Thursday, April 8, 2010

Textual Analysis: Interpreter of Maladies ("Sexy")

Text:
Lahiri, Jhumpa.  "Sexy."  Interpreter of Maladies.  New York: Houghton Mifflin, 1999.  83-110.  Print.  Google Books


Abstract:
This story in Jhumpa Lahiri's Pulitzer Prize winning collection of short stories features Miranda, a lonely young woman living in Boston.  She begins an affair with Dev, a Bengali man who is married.  Miranda and Dev meet in a department store, while Dev's wife is in India.  When she returns, Miranda goes shopping "to buy herself things she thought a mistress should have," including "a pair of black high heels with buckles smaller than a baby's teeth," "a satin slip with scalloped edges and a knee-length silk robe," "sheer stockings with a seem," and after "searching through piles and wandering through the racks, pressing back hanger after hanger" she finds "a cocktail dress made of slinky silvery material that matched her eyes" (92).
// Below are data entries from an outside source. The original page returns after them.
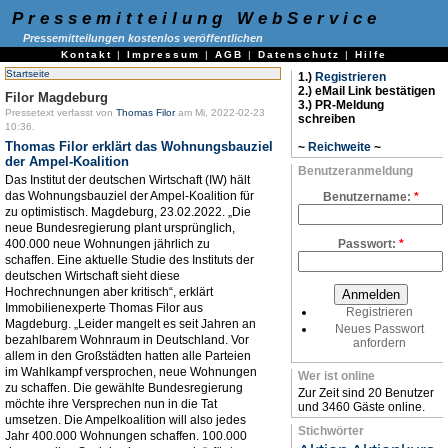
Pressemitteilung WebService
Pressemitteilungen kostenlos veröffentlichen
Kontakt
|
Impressum
|
AGB
|
Datenschutz
|
Hilfe
Startseite
1.)
Registrieren
2.) eMail Link bestätigen
Filor Magdeburg
3.) PR-Meldung
Pressetext verfasst von
Thomas Filor
am Mi, 2022-02-23
schreiben
10:36.
Thomas Filor erklärt das Wohnungsbauziel
~
Reichweite
~
der Ampel-Koalition
Benutzeranmeldung
Das Institut der deutschen Wirtschaft (IW) hält
das Wohnungsbauziel der Ampel-Koalition für
Benutzername:
*
zu optimistisch. Magdeburg, 23.02.2022. „Die
neue Bundesregierung plant ursprünglich,
400.000 neue Wohnungen jährlich zu
Passwort:
*
schaffen. Eine aktuelle Studie des Instituts der
deutschen Wirtschaft sieht diese
Hochrechnungen aber kritisch“, erklärt
Immobilienexperte Thomas Filor aus
Registrieren
Magdeburg. „Leider mangelt es seit Jahren an
Neues Passwort
bezahlbarem Wohnraum in Deutschland. Vor
anfordern
allem in den Großstädten hatten alle Parteien
im Wahlkampf versprochen, neue Wohnungen
Wer ist online
zu schaffen. Die gewählte Bundesregierung
Zur Zeit sind 20 Benutzer
möchte ihre Versprechen nun in die Tat
und 3460 Gäste online.
umsetzen. Die Ampelkoalition will also jedes
Stichwörter
Jahr 400.000 Wohnungen schaffen. 100.000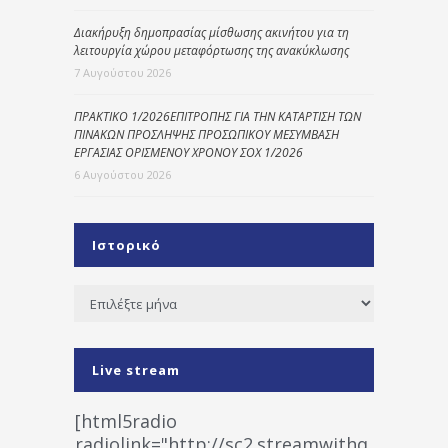
Διακήρυξη δημοπρασίας μίσθωσης ακινήτου για τη
λειτουργία χώρου μεταφόρτωσης της ανακύκλωσης
7 Αυγούστου 2026
ΠΡΑΚΤΙΚΟ 1/2026ΕΠΙΤΡΟΠΗΣ ΓΙΑ ΤΗΝ ΚΑΤΑΡΤΙΣΗ ΤΩΝ
ΠΙΝΑΚΩΝ ΠΡΟΣΛΗΨΗΣ ΠΡΟΣΩΠΙΚΟΥ ΜΕΣΥΜΒΑΣΗ
ΕΡΓΑΣΙΑΣ ΟΡΙΣΜΕΝΟΥ ΧΡΟΝΟΥ ΣΟΧ 1/2026
6 Αυγούστου 2026
Ιστορικό
Ιστορικό
Live stream
[html5radio
radiolink="http://sc2.streamwithq.com:802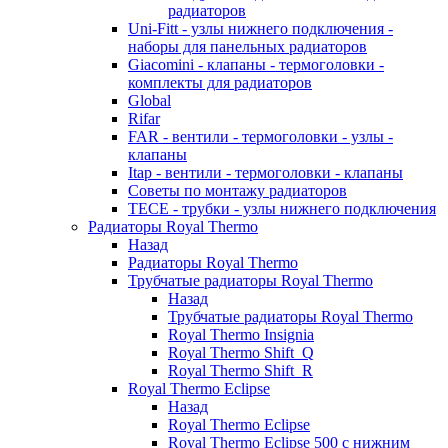
радиаторов
Uni-Fitt - узлы нижнего подключения -
наборы для панельных радиаторов
Giacomini - клапаны - термоголовки -
комплекты для радиаторов
Global
Rifar
FAR - вентили - термоголовки - узлы -
клапаны
Itap - вентили - термоголовки - клапаны
Советы по монтажу радиаторов
TECE - трубки - узлы нижнего подключения
Радиаторы Royal Thermo
Назад
Радиаторы Royal Thermo
Трубчатые радиаторы Royal Thermo
Назад
Трубчатые радиаторы Royal Thermo
Royal Thermo Insignia
Royal Thermo Shift_Q
Royal Thermo Shift_R
Royal Thermo Eclipse
Назад
Royal Thermo Eclipse
Royal Thermo Eclipse 500 с нижним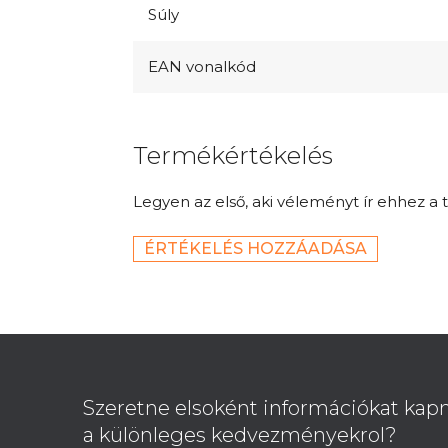
Súly
EAN vonalkód
Termékértékelés
Legyen az első, aki véleményt ír ehhez a 
ÉRTÉKELÉS HOZZÁADÁSA
L
á
b
Szeretne elsoként információkat kapn
l
a különleges kedvezményekrol?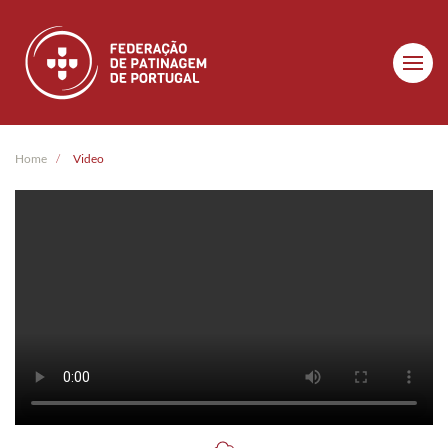
Skip to main content
Home
Video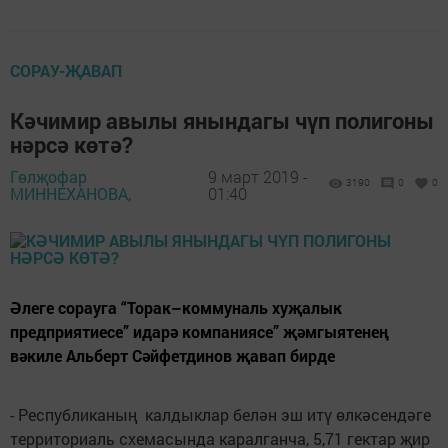
СОРАУ-ҖАВАП
Кәчимир авылы янындагы чүп полигоны
нәрсә көтә?
Гөлҗофар
9 март 2019 -
3190
0
0
МИННЕХАНОВА,
01:40
Әлеге сорауга “Торак–коммуналь хуҗалык
предприятиесе” идарә компаниясе” җәмгыятенең
вәкиле Альберт Сәйфетдинов җавап бирде
- Республиканың калдыклар белән эш итү өлкәсендәге
территориаль схемасында каралганча, 5,71 гектар җир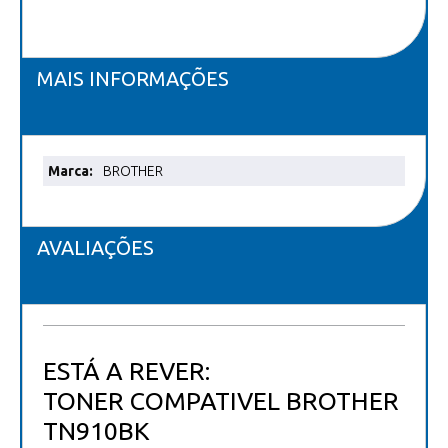
MAIS INFORMAÇÕES
Mais
BROTHER
informações
AVALIAÇÕES
ESTÁ A REVER:
TONER COMPATIVEL BROTHER
TN910BK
Miranda never gets to wear the items though.  She wears the robe the first time Dev returns to her apartment, but he ignores it.  The next time he visits, she wears jeans -- "she kept the lingerie at the back of a drawer, behind her socks and everyday underwear.  The silver cocktail dress hung in her closet, the tag dangling from the seam.  Often, in the morning, the dress would be in a heap on the floor; the chain straps always slipped off the metal hanger" (93).

Analysis:
I find this passage interesting because I think it registers on several different levels for most women.  The line that I bolded -- "to buy herself things she thought a mistress should have" -- particularly resonates with me, specifically Miranda's supposition that this status has a certain clothing code.  In her mind, these clothes mark her as a mistress; they are sexy, superfluous, seductive, and impractical.  Miranda is a mistress whether or not she owns the clothing, but she does not feel like one until she looks for items that she "should" have.  To play this role, Miranda must look the part.

This concept of how clothing marks us translates far beyond this story, and I think it hits on some of the issues that we explore on this blog.  Namely, it addresses the performativity of clothing, how the way we dress sends certain messages and how we manipulate our own images.  The president of a company is still the president whether she wears a sweatsuit or a Chanel suit.  But are we more likely to understand her and contextualize her as such if she wears the latter.  (This concept applies across gender lines: the same holds true for a male company president).  

Prompts:
  • Have you ever bought an item of clothing because you felt you "should" own that type of item?
  • How do you perform different roles with your clothing?  Do you have a different "uniform" for different functions -- teacher and/or professional?  student?  wife/girlfriend?  
  • Do you have a completely unessential but beautiful dress with the tags still on hanging in your closet like Miranda (and me)?

1 comments:

Scholar Style Guide said...

Now I must read this story! I've often considered the tendency to wear different items to enact different roles, but I'm really intrigued by a desire to enact "mistress"-ness. Does buying these clothes somehow help her deal with a sense of guilt she has about sleeping with another woman's husband? I'd never thought of using clothing to summon courage to participate in "deviant" behaviors, but this is an interesting idea. Or maybe she doesn't feel guilty at all, but feels like, since she is in competition with another woman, she has to be particularly "sexy" to be able to command the man's attention away from his wife? I'd have to read the story to know... but I'm definitely intrigued.

This is also timely because, at my conference this weekend, one woman described going to court to get out of a traffic ticket in her "responsible woman outfit" which she said included "a strand of pearls, a frumpy dress, and sensible shoes." She claimed she got out of the ticket while the young women in court wearing t-shirts and jeans did not fare so well. An interesting suggestion, for sure.

To answer your third question, NO! Every time I visit a friend's closet and see clothing with the tags still on it, I want to shake them. I must wear everything almost immediately after I buy it, even if it is grossly inappropriate for the circumstances. But I will admit that, last summer, when I was trying to figure out what to wear to one of the 6 weddings I attended, I found a dress in my closet that I completely forgot I owned. It was a happy discovery and made me rifle through everything else to make sure nothing else was doubled up on a single hanger!